During the past few evenings I've been watching 'curb your enthusiasm,' the HBO television show. I don't recall if I ever saw the show when it first came out, but I was well aware of it, and wanted to see it. I had seen snippets on YouTube. So, now I've watched the first three seasons and am wondering whether to get the next six seasons. I don't know if new episodes are still being filmed or if the series is over.

I have grown tired of the series: Larry David is a misanthrope; he engenders no empathy, or sympathy; he is a loser; he is pathetic. The issues are banal. The episodes are repetitious.

But I'm addicted. I can't not watch it. I can't wait to see what craziness is up next.

People compare it to Seinfeld. Some say 'curb your enthusiasm' copies Seinfeld, but a cheap imitation. In fact, it is the other way around. 'curb your enthusiasm' is the prequel to Seinfeld. Just like "Firewalk With Me" was the prequel/sequel to Twin Peaks.

Having watched 'curb your enthusiasm,' I now see that Seinfeld was the slicked up, glossy, no-bloopers-allowed, over-the-top-Kramer sitcom based on Larry David's stand-up comedy. The only question I have is whether Larry David is the original, whether Jerry Seinfeld is the original, or is there an Ur-David-Seinfeld out there somewhere.

Seinfeld was hilarious; there's no question about that, but it was not reality. Sure, it was real, but not reality; it was sanitized, cleaned up, cut, edited, sitcom perfect.

'curb your enthusiasm' has so many defects. The actors -- if one can call them actors -- are generally one frame from breaking out of character and laughing. You can see it in their faces. I am impressed they can keep it together long enough to keep it going.

The cutting and editing is atrocious; the continuity between frames is incredibly bad. Larry David says they did many, many more takes on each scene than on sitcoms like Seinfeld. That is not surprising. This was improvisation; very little writing was done. Actors were given a scene and then then improvised the dialogue. So instead of actors working out the scene and their lines without being in front of the cameras, it was just the opposite here: they worked out their lines and the scenes in front of the cameras. Money was spent on filming, and not on editing.
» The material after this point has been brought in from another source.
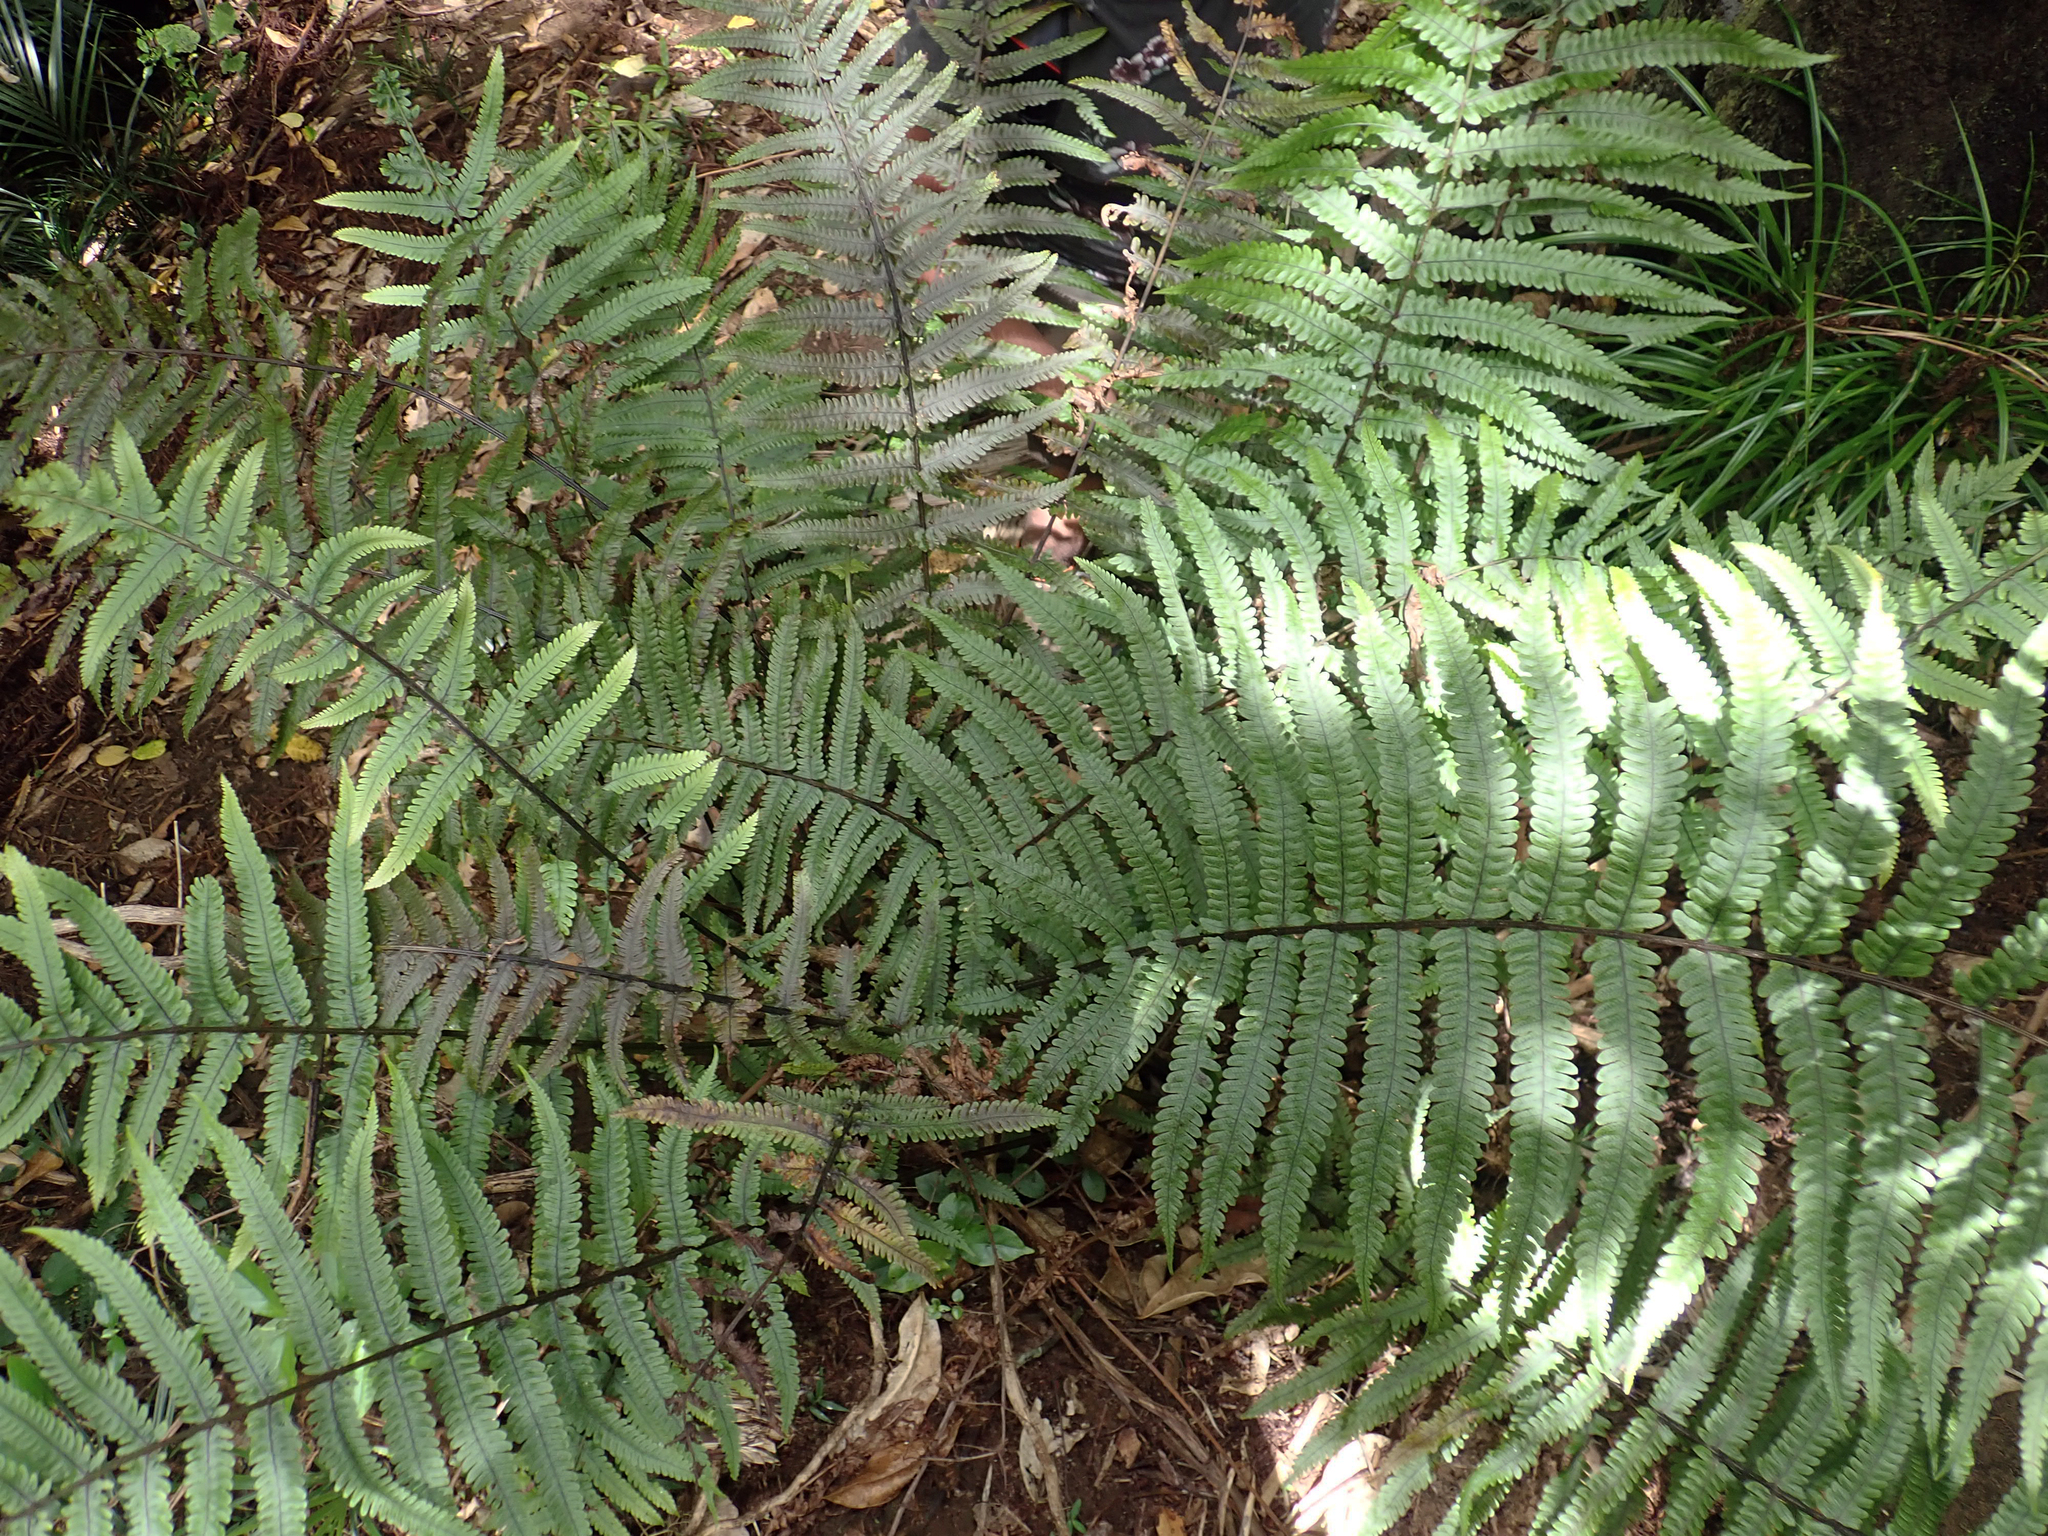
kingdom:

They may not have the time either to do the right editing. 'curb your enthusiasm' becomes a throwaway "sitcom." One saves Seinfeld for the ages; 'curb your enthusiasm' will be thrown out with the day-old newspaper.

It's easy to say that the show is about a dysfunctional group of Hollywood acquaintances. They are not dysfunctional; they portray what people like me think Hollywood personalities are like. And the fact that the show has been nominated/won so many awards suggest that Hollywood says "yes" this is what we are like. Banal, petty, self-centered, self-righteous, non-Christian, and unable to talk without using the f-word. It may not be 100% accurate, but my hunch is it comes very, very close to reality (without the scenes of drug use or sex). Or at least the reality the bored wives of Hollywood want to project. It sort of explains Mylie, I suppose.